After his second wedding, in 1920, Rutherfurd built an estate called Ridgeley Hall in Aiken, South Carolina, where he pursued his favorite hobby of breeding Fox Terriers. In 1907, Rutherfurd won the first Best in Show prize of the Westminster Kennel Club Dog Show with his fox terrier Warren Remedy, who would also win in 1908 and 1909.

==Personal life==

Coat of Arms of Winthrop Rutherfurd

In 1895, Consuelo Vanderbilt fell in love with Rutherfurd, and Rutherfurd proposed marriage to her. However, Consuelo's mother Alva Vanderbilt forced Consuelo to travel to Europe, and pressured her to marry Charles Spencer-Churchill, 9th Duke of Marlborough, in order to gain the title and status of a duchess. After Consuelo was persuaded that Alva might suffer a fatal heart attack if Consuelo disobeyed her, Consuelo agreed to forsake Rutherfurd and marry the Duke. Rutherfurd then remained a bachelor until age 40, reportedly having numerous affairs with married socialites, including Ava Astor. In 1926, when Consuelo's annulment was announced, the reason from Rome was that "Consuelo, when 17, and in love with 'an American named Rutherfurd,' had been forced by her mother, Mrs. O. H. P. Belmont, to give him up to marry the Duke."

In 1902, Rutherfurd married Alice Morton (1879–1917), the fourth daughter of former US Vice President Levi Parsons Morton and Anna Livingston Reade Street. Her sister Helen, was married to Paul Louis Marie Archambaud, Boson de Talleyrand-Périgord (1867–1952), a son of the Charles Guillaume Frédéric, Boson de Talleyrand-Périgord, Prince de Sagan, and her oldest sister, Edith, was married to William Corcoran Eustis (1862–1921). Alice died fifteen years later in 1917, leaving behind five sons and a daughter:

- Lewis Morton Rutherfurd (1903–1920), who died age 16.
- Winthrop Rutherfurd, Jr. (1904–1988), who married Alice Polk (1917–2009), daughter of Frank Lyon Polk, in 1940.
- John Phillip "Jack" Rutherfurd (1910–1987), who was married to Elizabeth "Betty" Shevlin Smith (1911–1957), daughter of Tom Shevlin (1883-1915), and to Jacqueline Orr (1923–2004).
- Hugo Rutherfurd (1911–2006), who was married to Francesca Villa (1922–1995) in 1941.
- Alice Rutherfurd (1913–1953), who married Arturo Peralta Ramos, the former husband of Millicent Rogers, in 1943.
- Guy Gerard Rutherfurd (1915–2012), who married Georgette Whelan (d. 2004) in 1938.

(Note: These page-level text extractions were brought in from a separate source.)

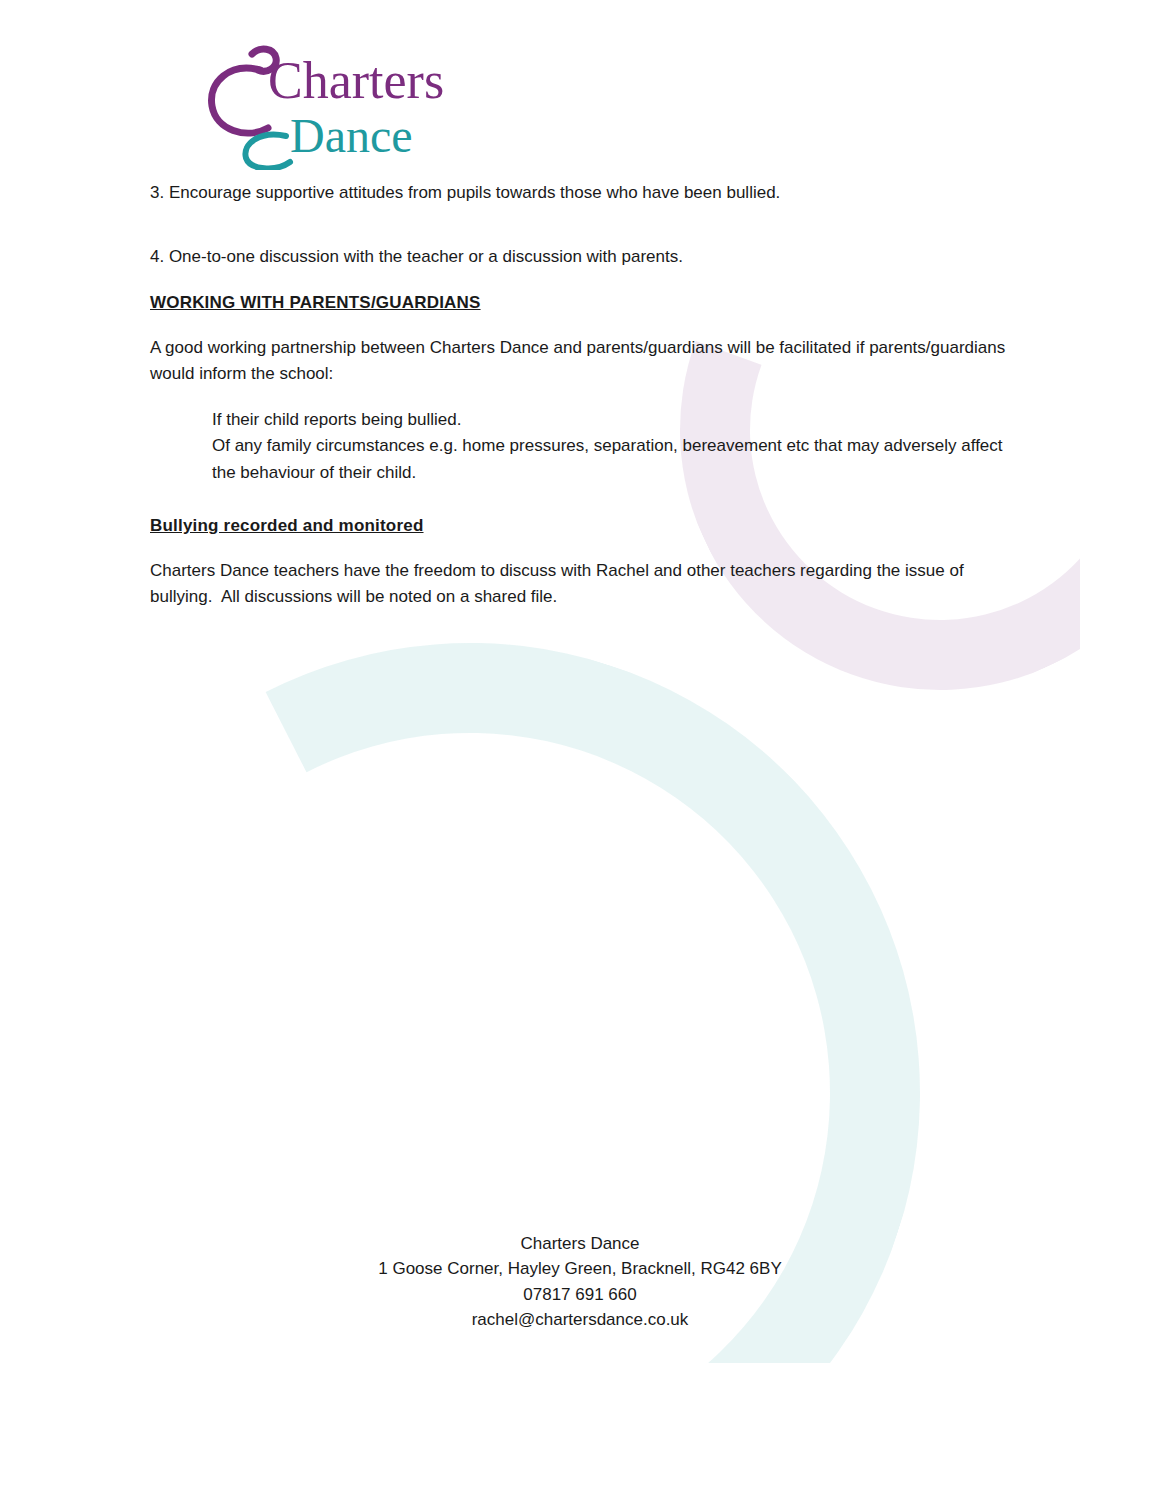Charters Dance
3. Encourage supportive attitudes from pupils towards those who have been bullied.
4. One-to-one discussion with the teacher or a discussion with parents.
Working with parents/guardians
A good working partnership between Charters Dance and parents/guardians will be facilitated if parents/guardians would inform the school:
If their child reports being bullied.
Of any family circumstances e.g. home pressures, separation, bereavement etc that may adversely affect the behaviour of their child.
Bullying recorded and monitored
Charters Dance teachers have the freedom to discuss with Rachel and other teachers regarding the issue of bullying. All discussions will be noted on a shared file.
Charters Dance
1 Goose Corner, Hayley Green, Bracknell, RG42 6BY
07817 691 660
rachel@chartersdance.co.uk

In 1913, upon the advice of Anna Roosevelt Cowles, Lucy Mercer was hired as a social secretary to Eleanor Roosevelt, Cowles's niece. In September 1918, Eleanor discovered the affair Lucy had with Eleanor's husband Franklin. The relationship ended and soon, Mercer then became the governess for Rutherfurd's six children. Rutherfurd soon proposed to Mercer, who was almost three decades younger, and Mercer accepted. She was the daughter of Col. and Mrs. Carroll Mercer of Washington. Only weeks before their wedding, which took place on February 11, 1920, Lewis, Rutherfurd's oldest son, died of pneumonia. Various observers described Winthrop and Lucy as devoted to one another, and their marriage as a happy one. Together, they had a daughter:

- Barbara Mercer Rutherfurd (1922–2005), who married Robert Winthrop "Bobby" Knowles, Jr. (d. 2003) in 1946.

Rutherfurd died in Aiken on March 19, 1944, after a long period of failing health. Lucy, who was by FDR's side when he died in 1945, died aged 57, on July 31, 1948. In 1966, both Barbara and Franklin D. Roosevelt Jr. denied the relationship between her mother and his father.

===Descendants===
Rutherfurd was the grandfather of financier Lewis Polk Rutherfurd (b. 1944) who was married to Janet Jennings Auchincloss (1945–1985), the half-sister of former First Lady Jacqueline Kennedy Onassis, from 1966 until her death in 1985. He married Katharine du Pont Sanger in 1988.

Actress Emily Rutherfurd is his great-granddaughter.